Gemeint sind hier die täglichen Fahrten, allerdings in beide Richtungen. „Es verbleiben 51 Fahrten zwischen Altona und Itzehoe/Wrist. Das Angebot ohne Umstieg wurde um etwa 25 Prozent im Vergleich zum letzten Fahrplan reduziert“, heißt es von der Nordbahn.

Für Abendblatt-Leser Felix Raum (Name geändert) stellt der neue Fahrplan eine erhebliche Verschlechterung dar. „Selbst im Berufsverkehr steht auf dieser Strecke nur noch eine Nordbahn pro Stunde zur Verfügung“, sagt er. Zuvor seien es mindestens zwei pro Stunde und Richtung gewesen.

Nur noch ein Nordbahn-Zug pro Stunde zwischen Pinneberg und Hamburg-Altona

Das geht auch aus einer Mitteilung des schleswig-holsteinischen Verkehrsverbandes Nah.SH hervor, die den Fahrplanwechsel zum Thema hat. Darin heißt es, dass es im neuen Fahrplan aufgrund von Bauarbeiten für den neuen Bahnhof Altona-Nord weniger Verbindungen zwischen Pinneberg und Hamburg-Altona geben wird.

Die meisten der bisher morgens und nachmittags fahrenden Verstärkerzüge der Nordbahn aus Elmshorn endeten in Pinneberg, nur einige wenige verkehrten weiter bis Hamburg-Altona. Dort bestehe Anschluss an die S3. „Der Bahnhof Hamburg-Altona wird damit ganztägig nur noch stündlich von der Nordbahn angefahren“, heißt es von Nah.SH.

Weniger Flexibilität durch Fahrplanänderungen

Felix Raum pendelt antizyklisch, also aus Hamburg in den Kreis Pinneberg. Seit der neue HVV-Fahrplan am 10. Dezember in Kraft getreten ist, sei sein Arbeitsweg deutlich komplizierter. „Man stellt sich darauf ein, aber die Einschränkungen durch das reduzierte Angebot sind schon zu spüren“, sagt Raum. Für ihn, wie auch für tausende andere Pendlerinnen und Pendler, bedeuten die reduzierten Fahrten vor allem eines: deutlich weniger Flexibilität.
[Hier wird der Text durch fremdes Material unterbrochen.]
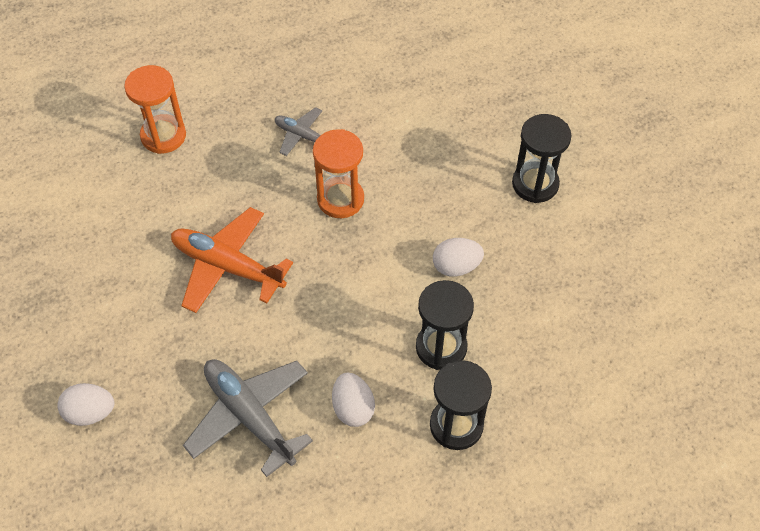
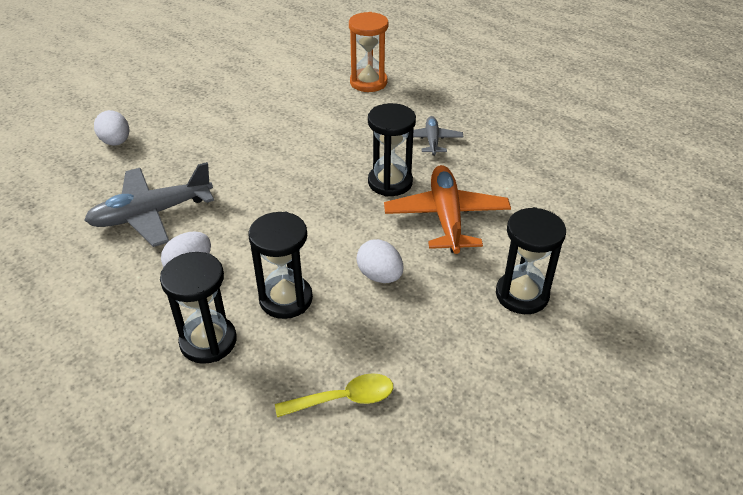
camera: 60 degrees right, 15 degrees down
orange plane [171,207,293,313] -> orange plane moved to [384,165,511,254]
grey plane [183,359,313,477] -> grey plane turned 135 degrees counterclockwise [84,162,214,247]
orange hourglass [313,129,364,218] -> black hourglass [368,103,416,196]
none -> yellow spoon [275,373,393,417]

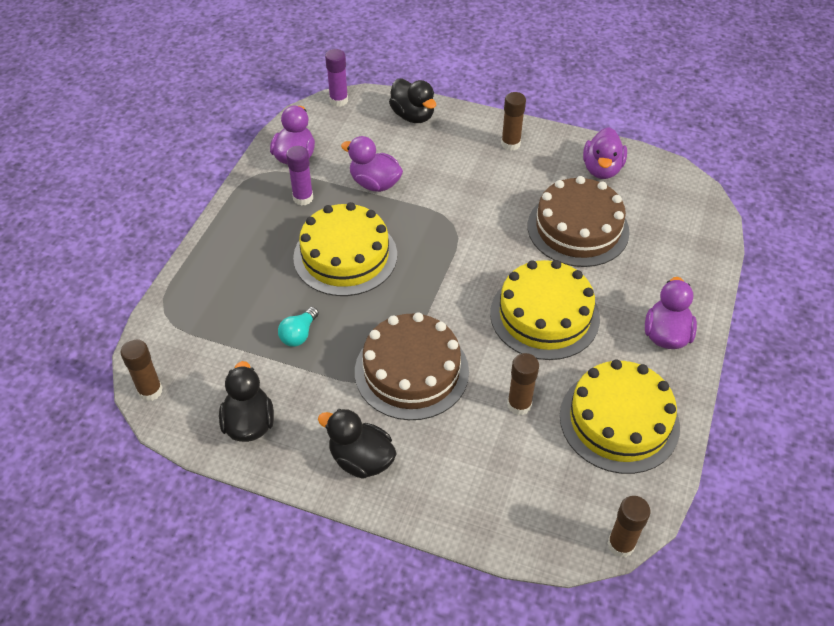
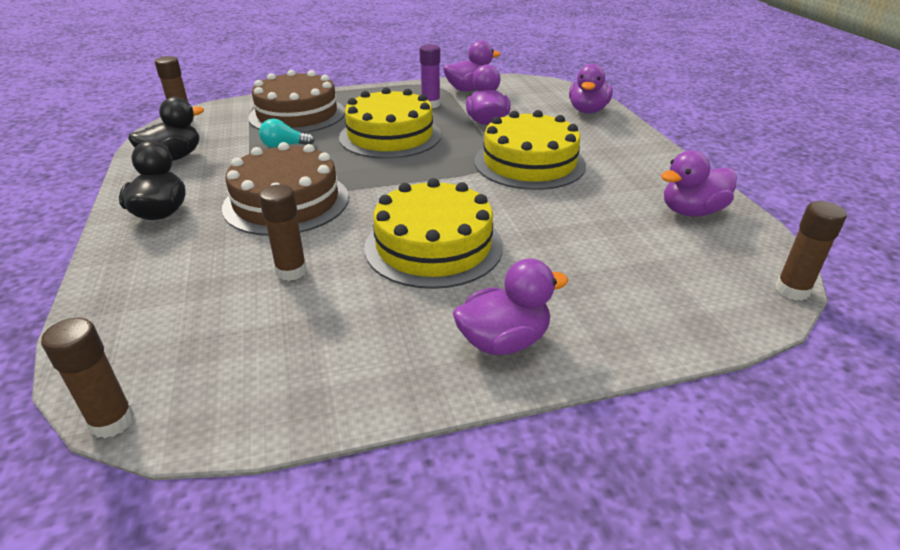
camera: 55 degrees right, 15 degrees down
purple glue stick [325,49,348,107] -> none
black duck [389,79,436,123] -> purple duck [569,64,613,114]
brown glue stick [501,92,526,151] -> brown glue stick moved to [776,201,847,301]
brown cake [528,176,630,267] -> brown cake moved to [248,70,345,133]
yellow cake [560,359,680,474] -> yellow cake moved to [475,110,586,190]

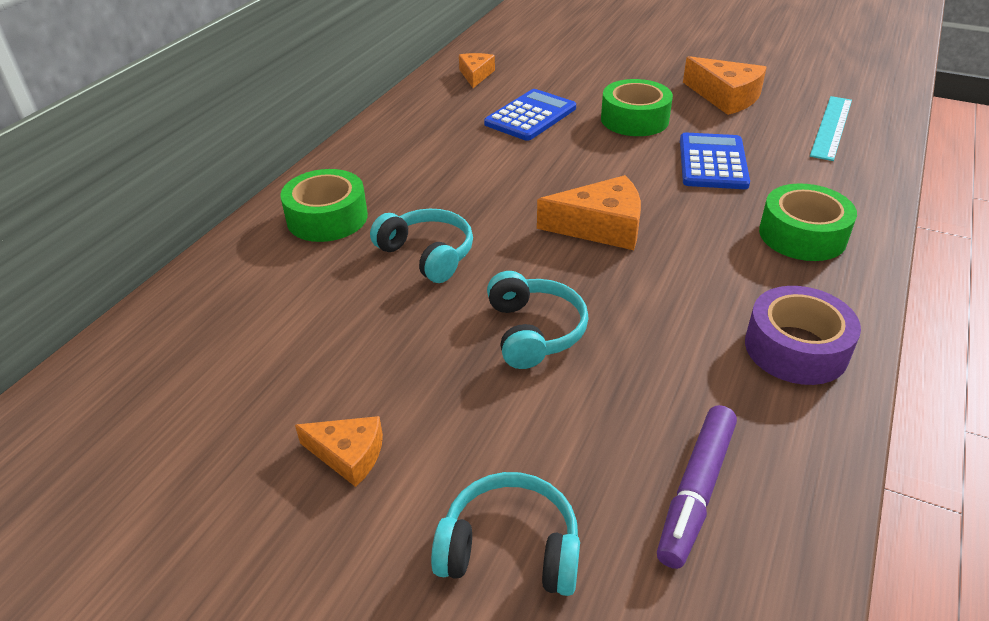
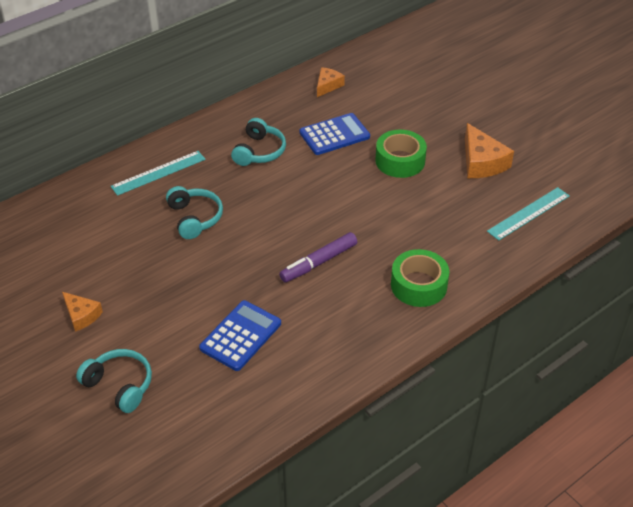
camera: 25 degrees right, 5 degrees up
green tape [280,169,368,242] -> turquoise ruler [111,151,206,196]
turquoise headphones [487,271,589,369] -> turquoise headphones moved to [231,118,286,166]
orange cheese [537,175,641,250] -> none
purple marker [657,405,737,569] -> purple marker moved to [279,232,357,283]
blue calculator [680,133,750,189] -> blue calculator moved to [199,300,281,371]
purple tape [745,286,861,385] -> none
Raum befürchtet zudem, dass die verbleibenden Züge aufgrund des reduzierten Angebots stark überfüllt sein werden. „Und das auf dieser im Berufsverkehr ohnehin chronisch überlasteten Bahnstrecke zwischen Hamburg und Elmshorn.“ Bei einem erwartbar hohen Fahrgastaufkommen, wie etwa zum Metal-Festival Wacken Open-Air, hat die Nordbahn in der Vergangenheit bereits auf einzelnen Fahrten die Kapazität ihrer Züge erhöht, etwa durch einen zusätzlichen Zugteil.
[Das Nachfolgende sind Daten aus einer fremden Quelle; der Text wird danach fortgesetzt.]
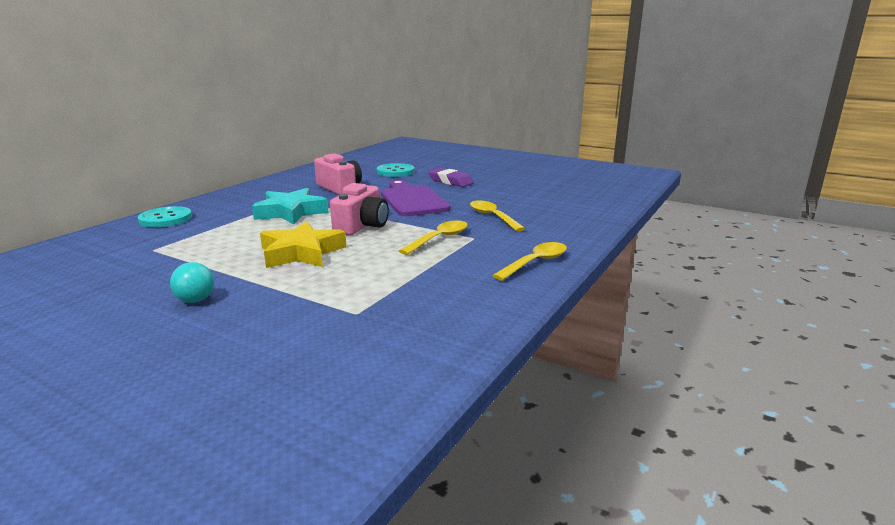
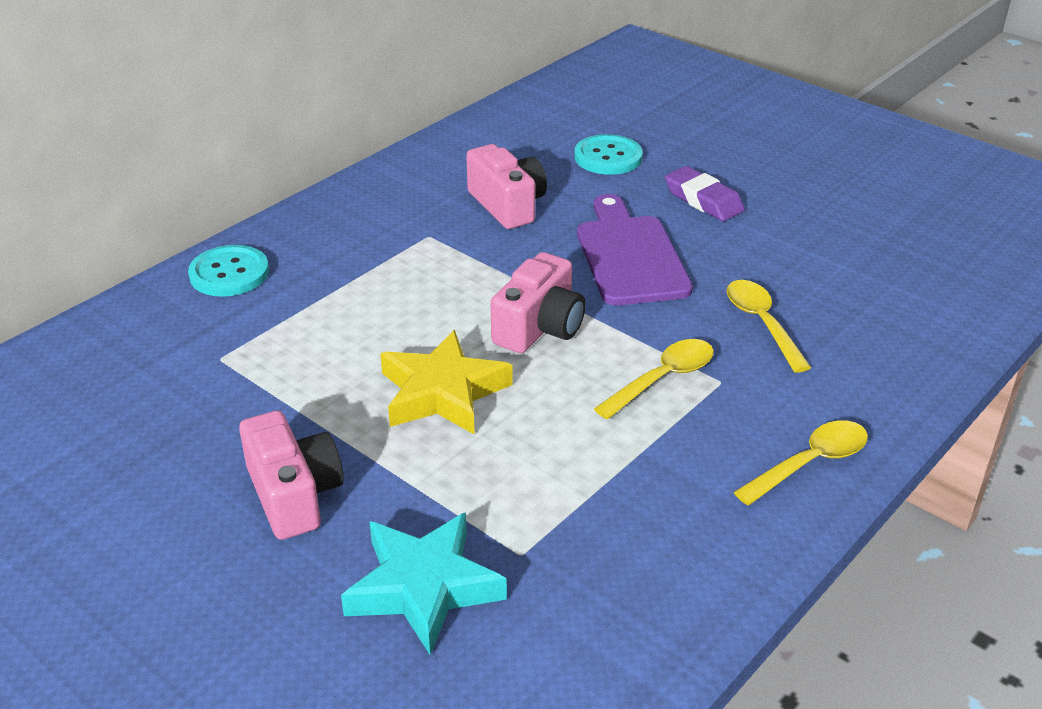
camera: 10 degrees right, 15 degrees up
turquoise ball [170,262,214,303] -> pink camera [239,411,344,540]
turquoise star [252,188,328,225] -> turquoise star moved to [341,512,507,655]

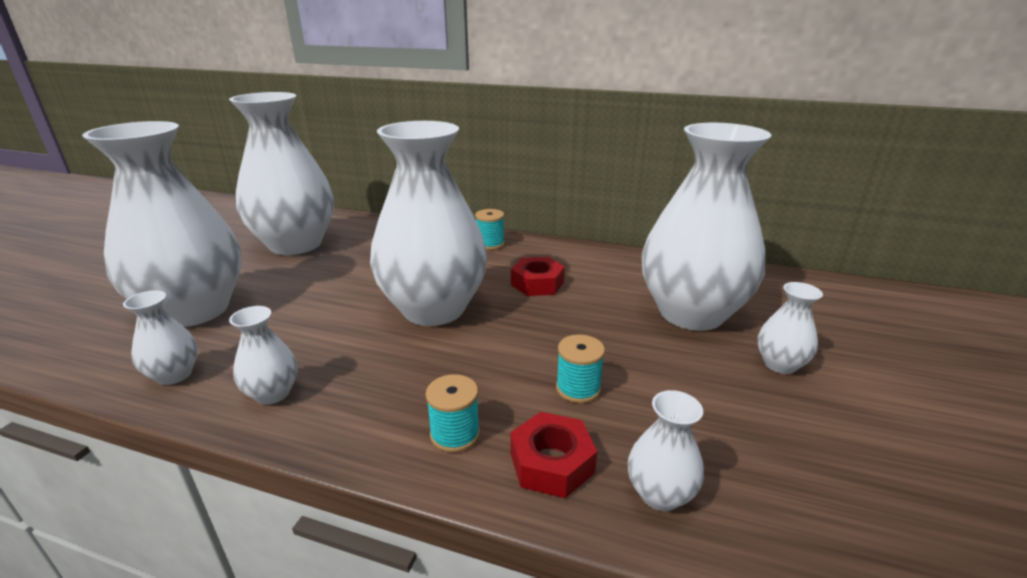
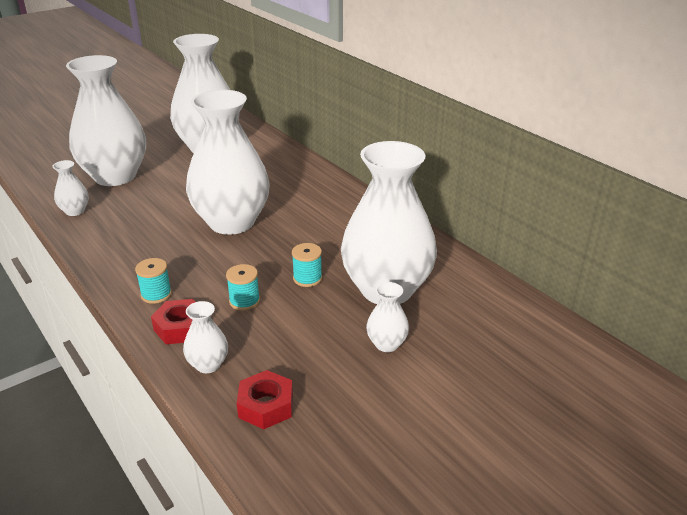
camera: 35 degrees right, 5 degrees up
white vase [229,306,298,404] -> none
turquoise spool [475,209,505,250] -> turquoise spool moved to [292,243,322,287]
red nut [511,257,565,296] -> red nut moved to [237,370,293,429]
Nordbahn: Züge können nicht mit erhöhter Kapazität fahren

Eine ähnliche Maßnahme ist nun aber nicht geplant, auch wenn weniger Fahrten angeboten werden. Auf Abendblatt-Nachfrage teilt die Nordbahn mit: „Der Fahrzeugbedarf bleibt trotz der Fahrplanumstellung derselbe, dadurch ist es uns nicht möglich, die Fahrten mit einer höheren Kapazität zu fahren.“

Das heißt im Umkehrschluss: weniger Fahrten bei gleicher Kapazität. Und das nicht nur vorübergehend. Nach Auskunft der Nordbahn gilt der reduzierte Fahrplan für das gesamte Fahrplanjahr 2024. Ob sich im Anschluss etwas ändere, sei nicht bekannt, teilt das Unternehmen mit.

Bauarbeiten der Deutschen Bahn für Altona-Nord sorgen für Einschränkungen

Grund für das reduzierte Angebot seien die Bauarbeiten der Deutschen Bahn für den neuen Bahnhof Altona-Nord rund um den S-Bahnhof Diebsteich. „Baustellenbedingt ist die Schienenkapazität im Bereich Altona und Eidelstedt verringert“, so ein Nordbahnsprecher. Bemerkenswert: Die übrigen Linien in diesem Bereich, etwa die Züge der DB-Regiolinien RE6, RE7 und RE70, sind nicht betroffen. Einzig die Nordbahn muss ihr Angebot einschränken.

Die DB Netz AG, die die Zugtrassen vergibt, habe festgelegt, dass die meisten der Nordbahn-Verstärkerzüge morgens und nachmittags in Pinneberg enden und beginnen müssten, da für Fahrgäste ab Pinneberg eine Weiterfahrt mit der S-Bahn möglich sei, heißt es von der Nordbahn. Allerdings verlängert sich die Fahrzeit ab Pinneberg mit der S-Bahn um zehn Minuten. Aus Elmshorn brauchen Fahrgäste laut Fahrplanauskunft aufgrund der Umsteigezeit sogar 20 Minuten länger.

Mobilitätswende und weniger Züge – passt das zusammen?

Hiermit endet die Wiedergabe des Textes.